Dual exceptionality can make the identification of giftedness and talent in young children more difficult. A child’s giftedness can compensate for their disability or learning difficulty, thus masking the disability. This can mean that the child does not receive appropriate diagnosis and support for their difficulties. On the other hand, disabilities and learning difficulties can mask giftedness, meaning that children may not have their giftedness identified and supported. It is important to recognise when a child is simultaneously gifted and has a disability.

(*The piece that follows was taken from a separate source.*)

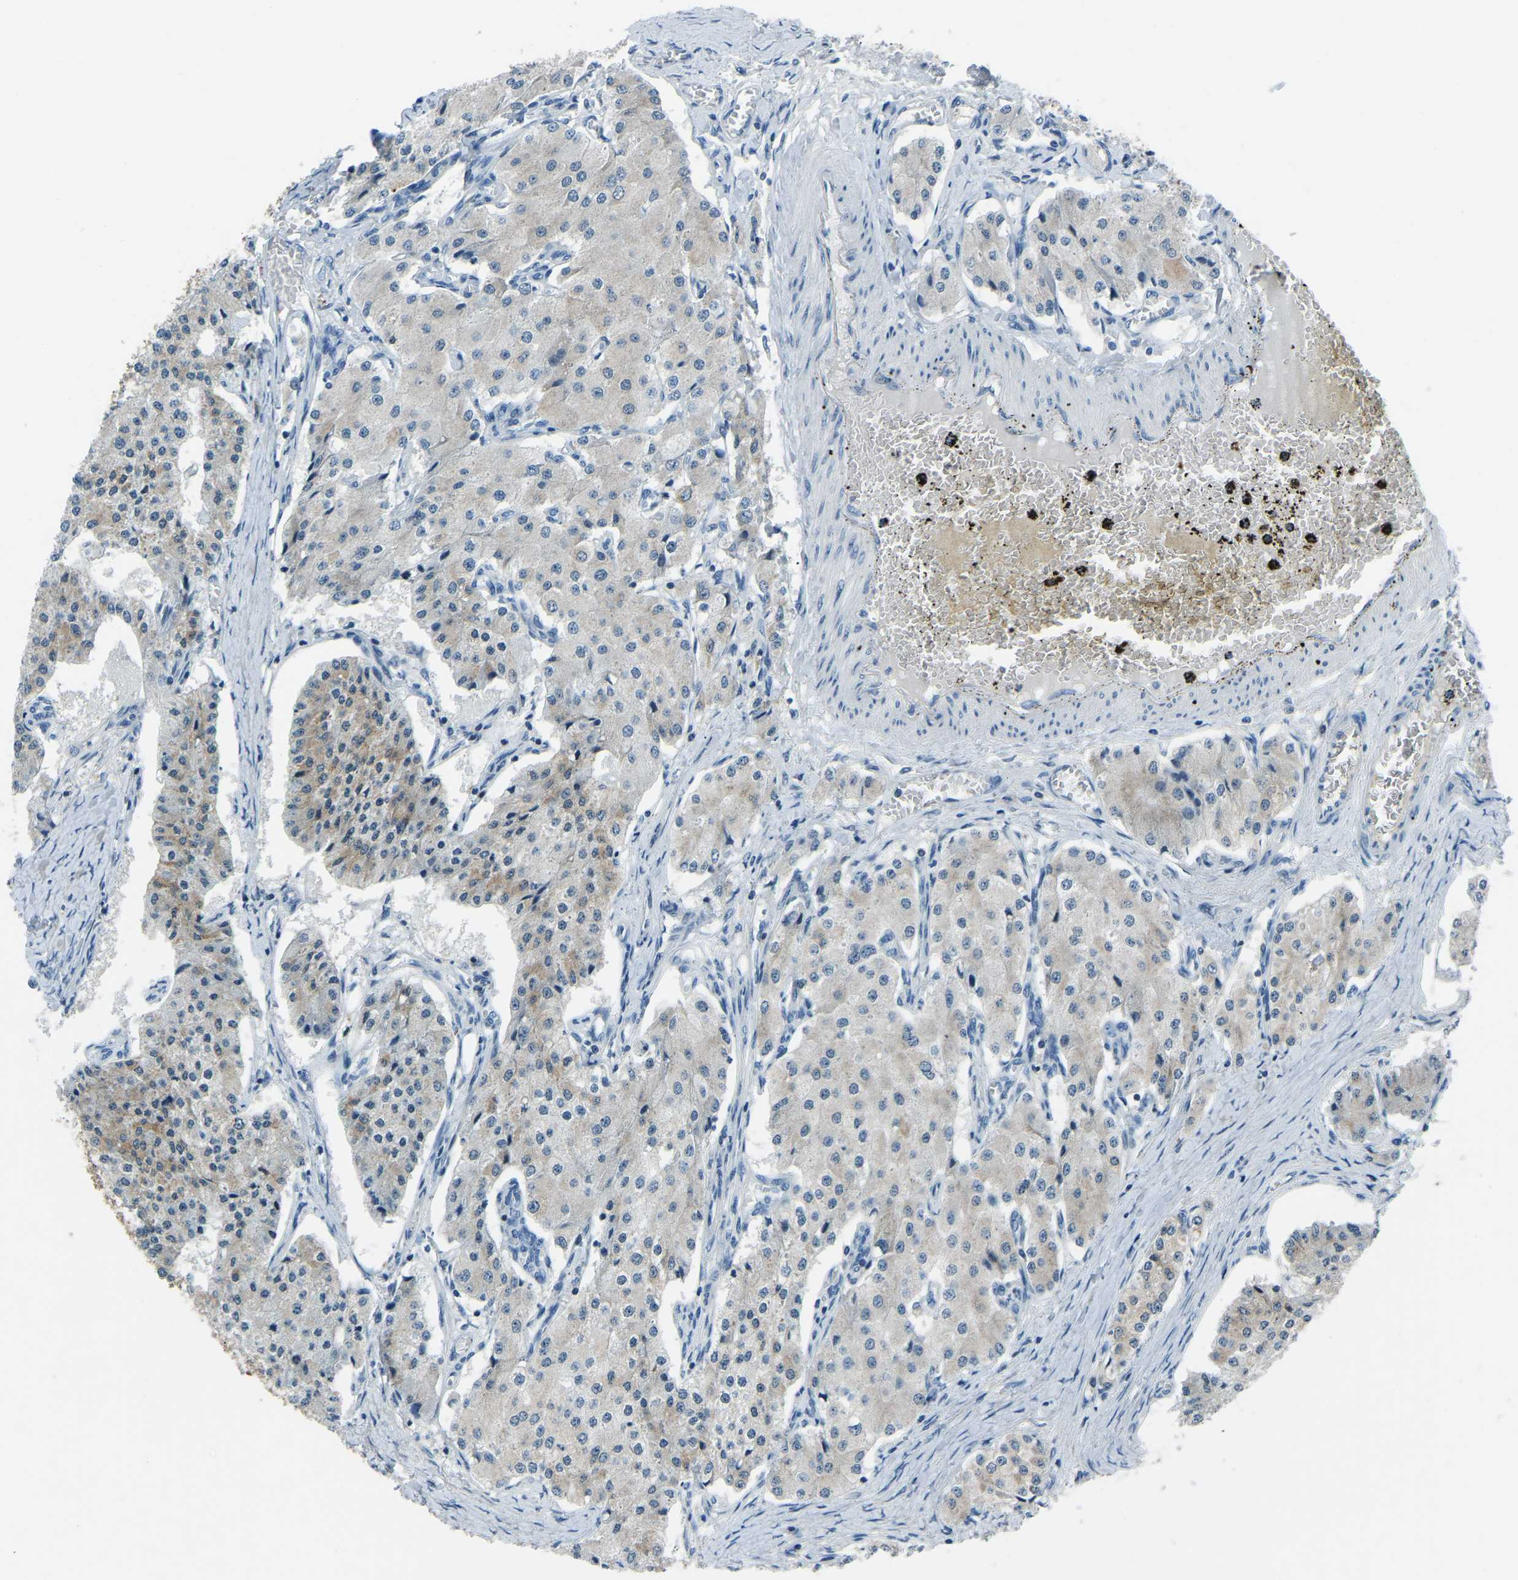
{"staining": {"intensity": "weak", "quantity": "25%-75%", "location": "cytoplasmic/membranous"}, "tissue": "carcinoid", "cell_type": "Tumor cells", "image_type": "cancer", "snomed": [{"axis": "morphology", "description": "Carcinoid, malignant, NOS"}, {"axis": "topography", "description": "Colon"}], "caption": "Human carcinoid stained with a protein marker exhibits weak staining in tumor cells.", "gene": "XIRP1", "patient": {"sex": "female", "age": 52}}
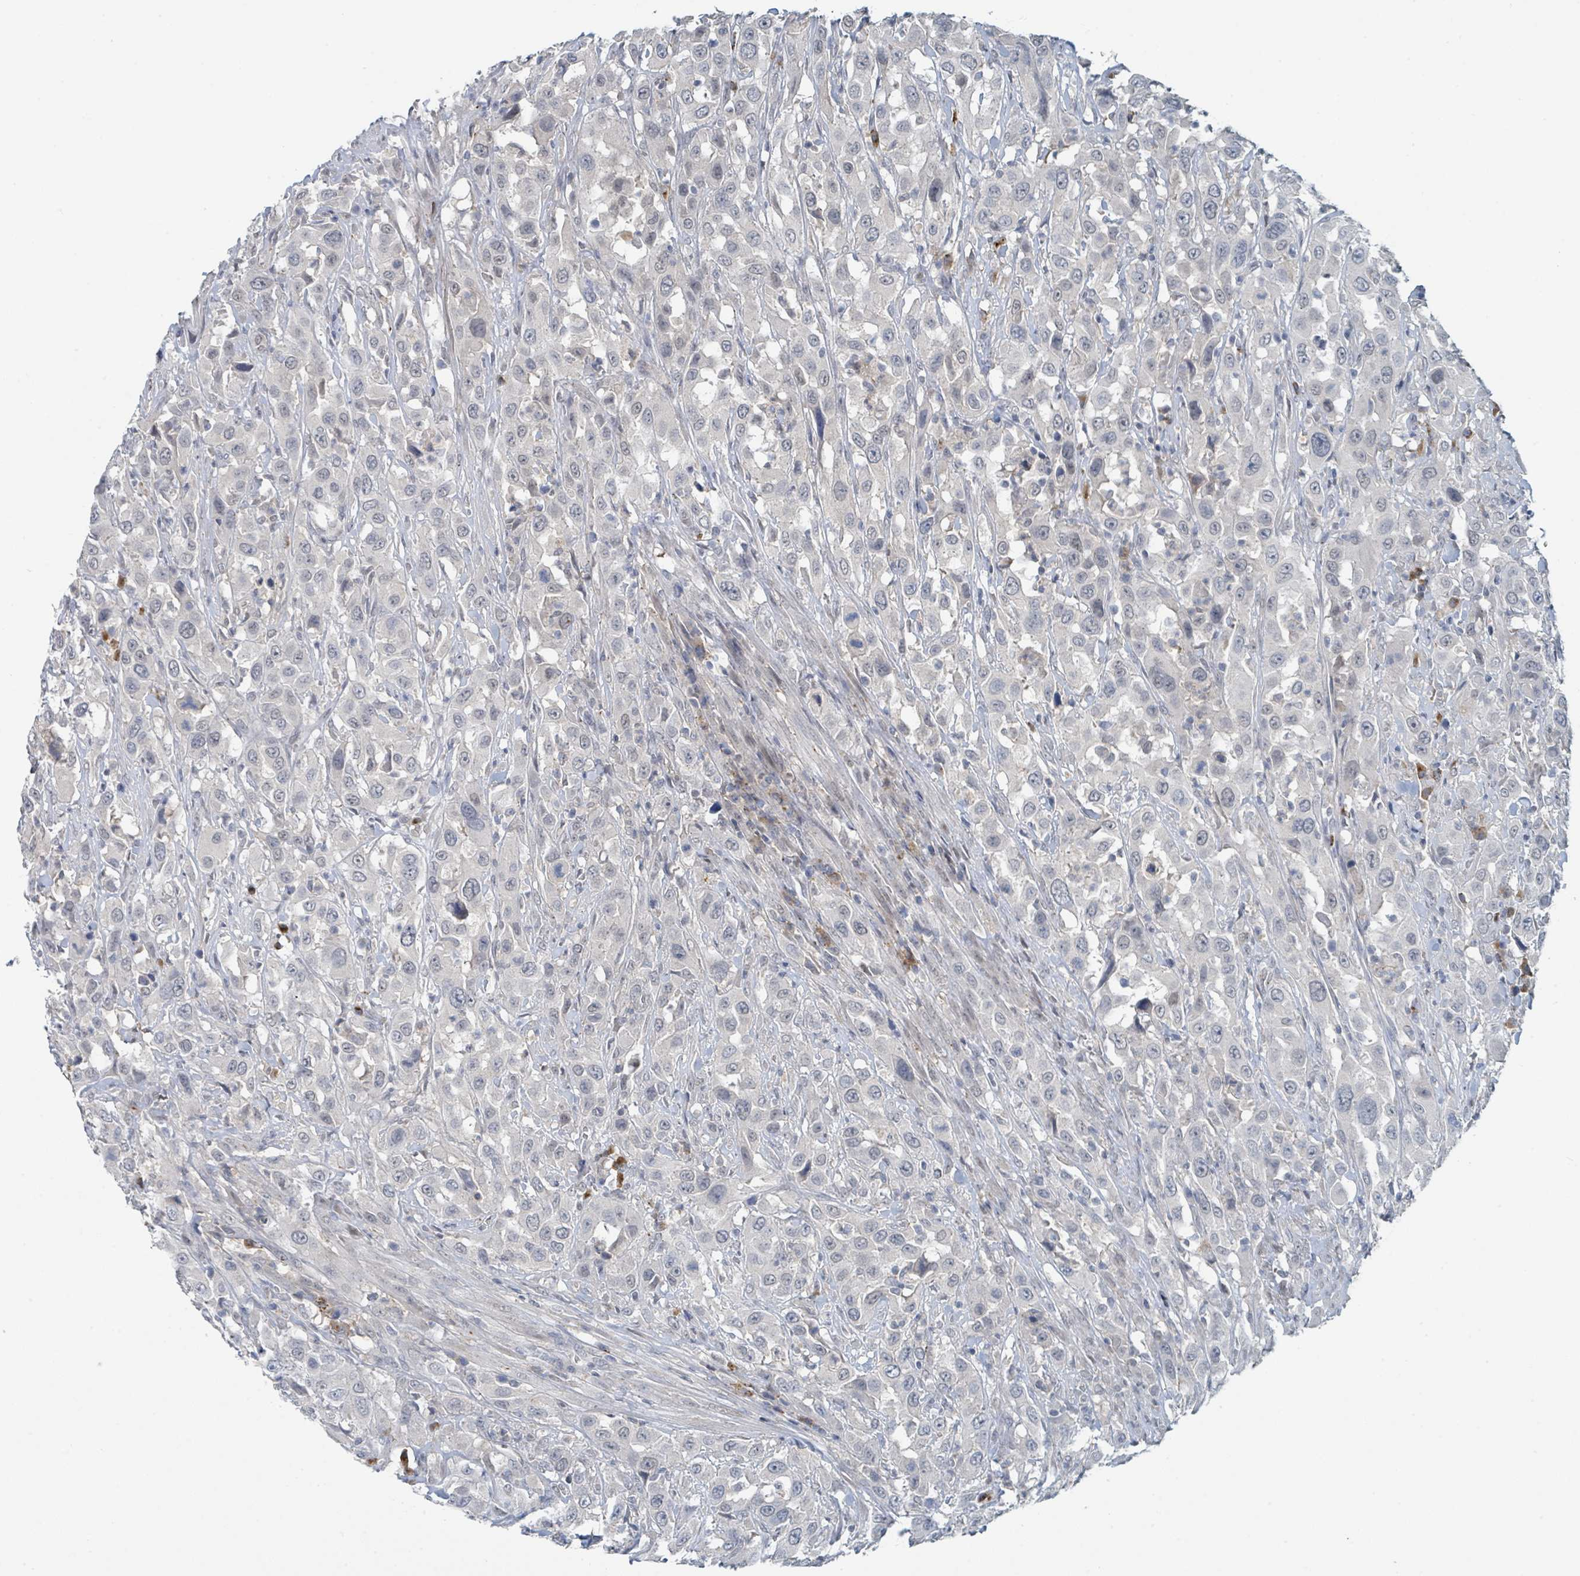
{"staining": {"intensity": "negative", "quantity": "none", "location": "none"}, "tissue": "urothelial cancer", "cell_type": "Tumor cells", "image_type": "cancer", "snomed": [{"axis": "morphology", "description": "Urothelial carcinoma, High grade"}, {"axis": "topography", "description": "Urinary bladder"}], "caption": "A histopathology image of human urothelial cancer is negative for staining in tumor cells. The staining was performed using DAB to visualize the protein expression in brown, while the nuclei were stained in blue with hematoxylin (Magnification: 20x).", "gene": "ANKRD55", "patient": {"sex": "male", "age": 61}}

Accurate identification of both conditions is essential if the child is to receive the support they require to fulfil their potential.While physical or sensory disabilities such as cerebral palsy or blindness will be apparent, others – such as subtle impairments of hearing or vision, or specific learning or processing difficulties – are more difficult to detect, and particularly so in a gifted child. Possible indicators of dual exceptionality include:
- discrepancies in abilities, such as a child who exhibits advanced levels of reasoning but who struggles to read or write
- a child who appears frustrated with their own performance on academic tasks
- lack of confidence and avoidance of certain tasks coupled with signs of advanced ability in other areas
- significant discrepancies in sub-test scores on IQ tests.
Dual exceptionality often does not become an issue for children and families until a child starts school. However, there are often signs in the preschool years.
It is important to try to identify dual exceptionality as early as possible, preferably before the period of transition to school. This helps to prevent the child experiencing frustration and a sense of failure in their first experiences of formal schooling, and helps to support their positive concept of themselves as a learner. It also accords with the basic principle of early intervention: earlier diagnosis that addresses and supports both the giftedness and the disability will lead to better outcomes.